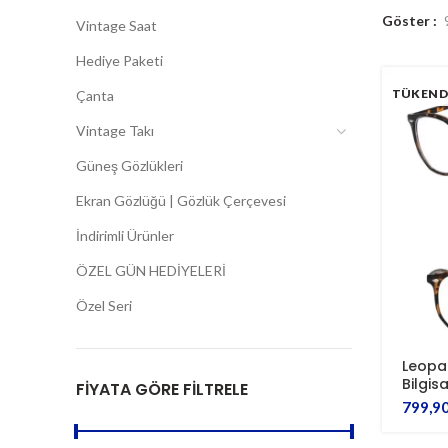
Göster
Vintage Saat
Hediye Paketi
TÜKEND
Çanta
Vintage Takı
Güneş Gözlükleri
Ekran Gözlüğü | Gözlük Çerçevesi
İndirimli Ürünler
ÖZEL GÜN HEDİYELERİ
Özel Seri
Leopa
Bilgis
FIYATA GÖRE FILTRELE
799,9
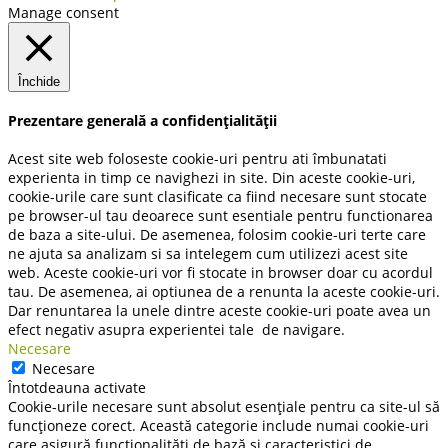
Manage consent
Închide
Prezentare generală a confidențialității
Acest site web foloseste cookie-uri pentru ati îmbunatati
experienta in timp ce navighezi in site. Din aceste cookie-uri,
cookie-urile care sunt clasificate ca fiind necesare sunt stocate
pe browser-ul tau deoarece sunt esentiale pentru functionarea
de baza a site-ului. De asemenea, folosim cookie-uri terte care
ne ajuta sa analizam si sa intelegem cum utilizezi acest site
web. Aceste cookie-uri vor fi stocate in browser doar cu acordul
tau. De asemenea, ai optiunea de a renunta la aceste cookie-uri.
Dar renuntarea la unele dintre aceste cookie-uri poate avea un
efect negativ asupra experientei tale de navigare.
Necesare
Necesare
Întotdeauna activate
Cookie-urile necesare sunt absolut esențiale pentru ca site-ul să
funcționeze corect. Această categorie include numai cookie-uri
care asigură funcționalități de bază și caracteristici de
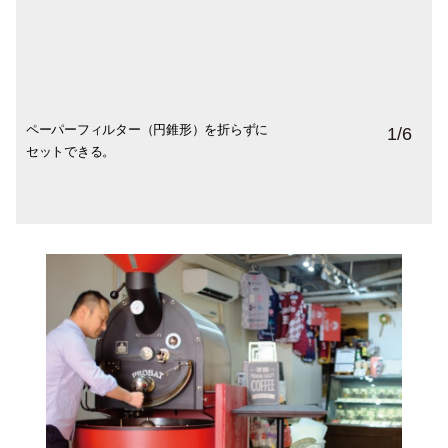
ペーパーフィルター（円錐形）を折らずに
「らせんスロープ」は、おいしさを十分に
ドリッパーの下部にある「タンク」にコー
「蒸らし」が完了したら、あとはお湯を中
カップにも工夫が。目安ラインがあり、一
1
/
6
セットできる。
引き出せる速度でドリップできるデザイ
ヒーが落ち始めたら「蒸らし」のお湯をス
心にポトポト注ぐだけ。
杯分のコーヒー粉12gに適した抽出量
ン。
トップするサイン。
（130mL)がひとめでわかるカップは、あた
たかみのある美濃焼。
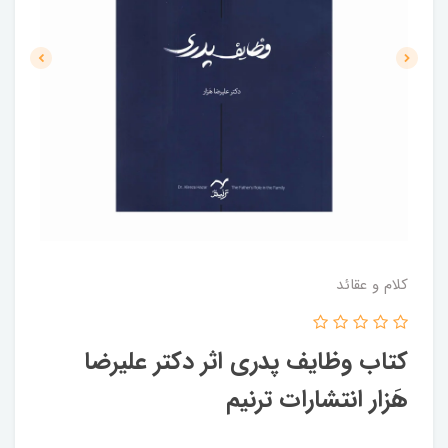
کلام و عقائد
کتاب وظایف پدری اثر دکتر علیرضا
هَزار انتشارات ترنیم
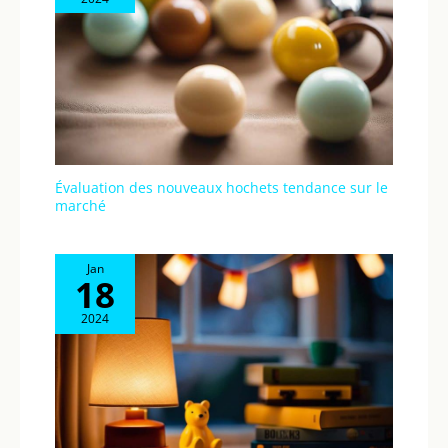
Évaluation des nouveaux hochets tendance sur le
marché
Jan
18
2024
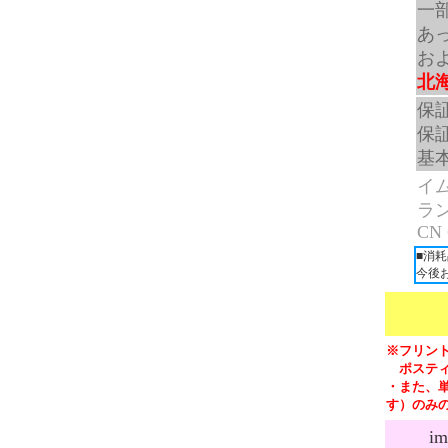
一
あ
お
北
保
保
基
イム
ラン
CN 
■消
今後
※フリン
ポスティ
・また、
す）のみ
i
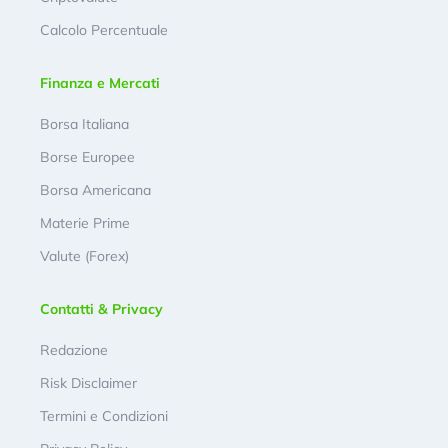
Calcolo Percentuale
Finanza e Mercati
Borsa Italiana
Borse Europee
Borsa Americana
Materie Prime
Valute (Forex)
Contatti & Privacy
Redazione
Risk Disclaimer
Termini e Condizioni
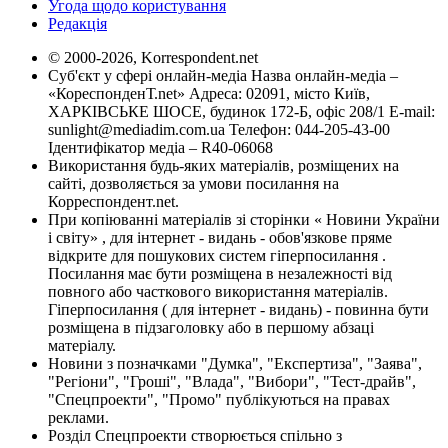
Угода щодо користування
Редакція
© 2000-2026, Korrespondent.net
Суб'єкт у сфері онлайн-медіа Назва онлайн-медіа –
«КореспонденТ.net» Адреса: 02091, місто Київ,
ХАРКІВСЬКЕ ШОСЕ, будинок 172-Б, офіс 208/1 E-mail:
sunlight@mediadim.com.ua
Телефон: 044-205-43-00
Ідентифікатор медіа – R40-06068
Використання будь-яких матеріалів, розміщених на
сайті, дозволяється за умови посилання на
Корреспондент.net.
При копіюванні матеріалів зі сторінки « Новини України
і світу» , для інтернет - видань - обов'язкове пряме
відкрите для пошукових систем гіперпосилання .
Посилання має бути розміщена в незалежності від
повного або часткового використання матеріалів.
Гіперпосилання ( для інтернет - видань) - повинна бути
розміщена в підзаголовку або в першому абзаці
матеріалу.
Новини з позначками "Думка", "Експертиза", "Заява",
"Регіони", "Гроші", "Влада", "Вибори", "Тест-драйв",
"Спецпроекти", "Промо" публікуються на правах
реклами.
Розділ Спецпроекти створюється спільно з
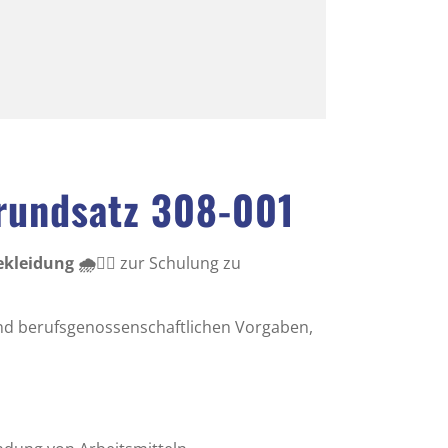
rundsatz 308-001
leidung 🌧️👷‍♂️
zur Schulung zu
und berufsgenossenschaftlichen Vorgaben,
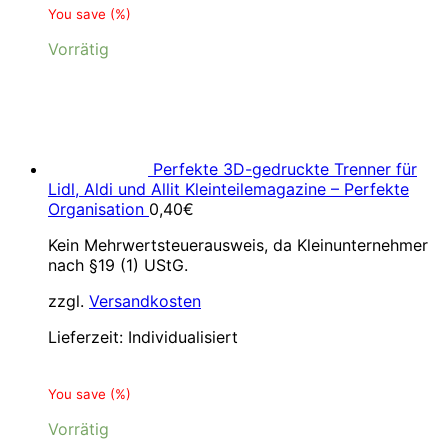
You save
(
%)
Vorrätig
Perfekte 3D-gedruckte Trenner für
Lidl, Aldi und Allit Kleinteilemagazine – Perfekte
Organisation
0,40
€
Kein Mehrwertsteuerausweis, da Kleinunternehmer
nach §19 (1) UStG.
zzgl.
Versandkosten
Lieferzeit:
Individualisiert
You save
(
%)
Vorrätig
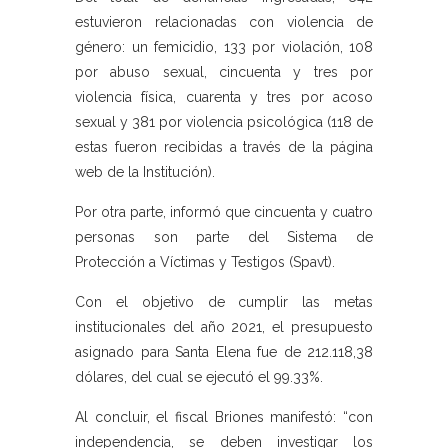
estuvieron relacionadas con violencia de
género: un femicidio, 133 por violación, 108
por abuso sexual, cincuenta y tres por
violencia física, cuarenta y tres por acoso
sexual y 381 por violencia psicológica (118 de
estas fueron recibidas a través de la página
web de la Institución).
Por otra parte, informó que cincuenta y cuatro
personas son parte del Sistema de
Protección a Víctimas y Testigos (Spavt).
Con el objetivo de cumplir las metas
institucionales del año 2021, el presupuesto
asignado para Santa Elena fue de 212.118,38
dólares, del cual se ejecutó el 99.33%.
Al concluir, el fiscal Briones manifestó: “con
independencia, se deben investigar los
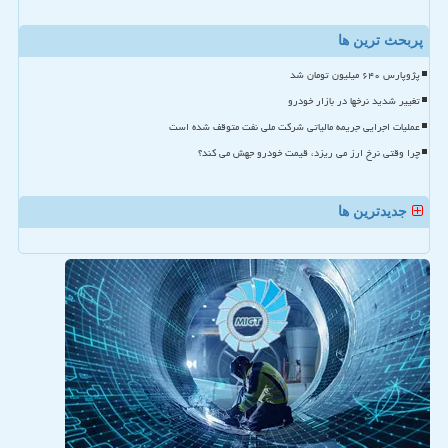
پربحث ترین ها
پژوپارس ۶۴۰ میلیون تومان شد
تغییر شدید نرخها در بازار خودرو
عملیات اجرایی جریمه مالیاتی شرکت ملی نفت متوقف شده است
چرا وقتی نرخ ارز می ریزد، قیمت خودرو جهش می کند؟
جدیدترین ها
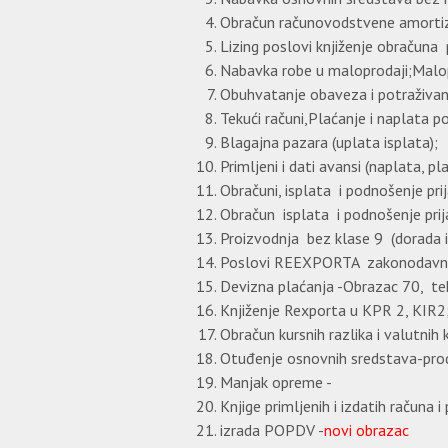
Obračun računovodstvene amortiz
Lizing poslovi knjiženje obračuna p
Nabavka robe u maloprodaji;Malo
Obuhvatanje obaveza i potraživa
Tekući računi,Plaćanje i naplata p
Blagajna pazara (uplata isplata);
Primljeni i dati avansi (naplata, pl
Obračuni, isplata i podnošenje pri
Obračun isplata i podnošenje prij
Proizvodnja bez klase 9 (dorada i
Poslovi REEXPORTA zakonodavna
Devizna plaćanja -Obrazac 70, tek
Knjiženje Rexporta u KPR 2, KIR2
Obračun kursnih razlika i valutnih k
Otuđenje osnovnih sredstava-pro
Manjak opreme -
Knjige primljenih i izdatih račun
izrada POPDV -
novi obrazac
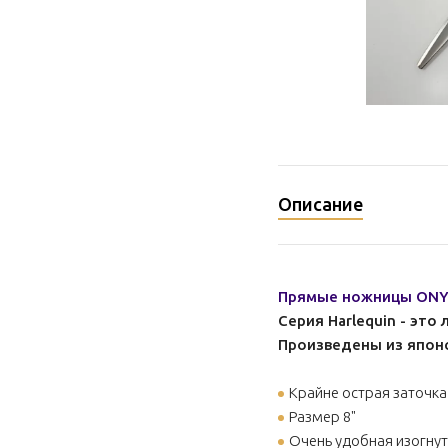
Описание
Прямые ножницы ONYX
Серия Harlequin - эт
Произведены из японс
Крайне острая заточка
Размер 8"
Очень удобная изогнут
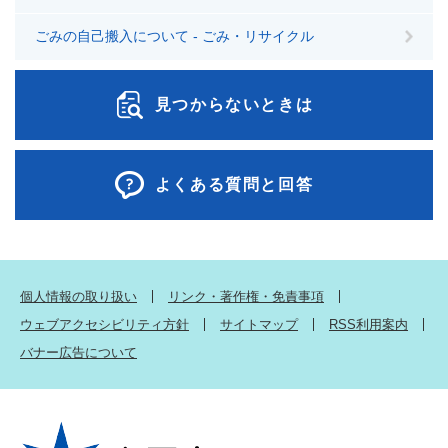
ごみの自己搬入について - ごみ・リサイクル
見つからないときは
よくある質問と回答
個人情報の取り扱い
リンク・著作権・免責事項
ウェブアクセシビリティ方針
サイトマップ
RSS利用案内
バナー広告について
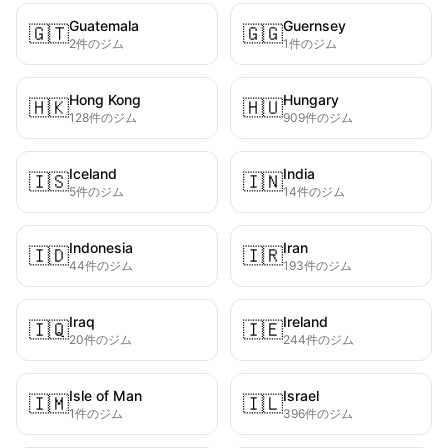
Guatemala
Guernsey
🇬🇹
🇬🇬
2件のジム
1件のジム
Hong Kong
Hungary
🇭🇰
🇭🇺
128件のジム
909件のジム
Iceland
India
🇮🇸
🇮🇳
5件のジム
14件のジム
Indonesia
Iran
🇮🇩
🇮🇷
44件のジム
193件のジム
Iraq
Ireland
🇮🇶
🇮🇪
20件のジム
244件のジム
Isle of Man
Israel
🇮🇲
🇮🇱
1件のジム
396件のジム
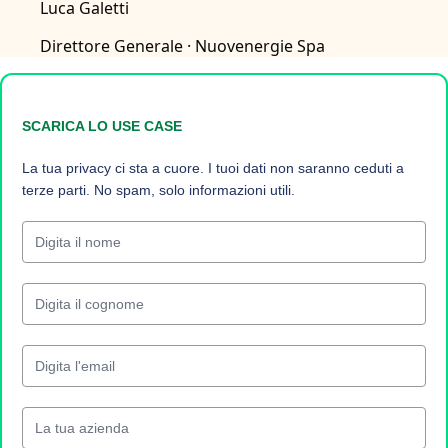
Luca Galetti
Direttore Generale
· Nuovenergie Spa
SCARICA LO USE CASE
La tua privacy ci sta a cuore. I tuoi dati non saranno ceduti a
terze parti. No spam, solo informazioni utili.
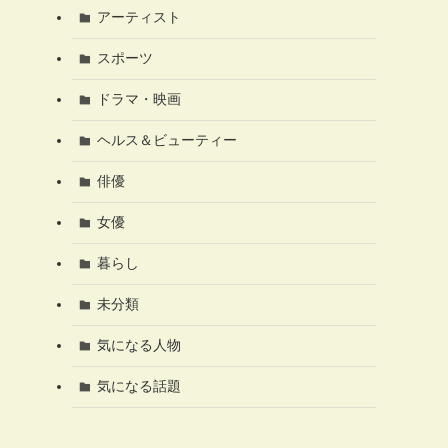
アーティスト
スポーツ
ドラマ・映画
ヘルス＆ビューティー
俳優
女優
暮らし
未分類
気になる人物
気になる話題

=-=-=

* [Exercise brief] Please restate the material above line by line, exactly, beginning at its first line and ending with the line that contains "web. Aceste cookie-uri", without any pictures.

* [Solution to this exercise]
Göster
Vintage Saat
Hediye Paketi
TÜKEND
Çanta
Vintage Takı
Güneş Gözlükleri
Ekran Gözlüğü | Gözlük Çerçevesi
İndirimli Ürünler
ÖZEL GÜN HEDİYELERİ
Özel Seri
Leopa
Bilgis
FIYATA GÖRE FILTRELE
799,9
Manage consent
Închide
Prezentare generală a confidențialității
Acest site web foloseste cookie-uri pentru ati îmbunatati
experienta in timp ce navighezi in site. Din aceste cookie-uri,
cookie-urile care sunt clasificate ca fiind necesare sunt stocate
pe browser-ul tau deoarece sunt esentiale pentru functionarea
de baza a site-ului. De asemenea, folosim cookie-uri terte care
ne ajuta sa analizam si sa intelegem cum utilizezi acest site
web. Aceste cookie-uri vor fi stocate in browser doar cu acordul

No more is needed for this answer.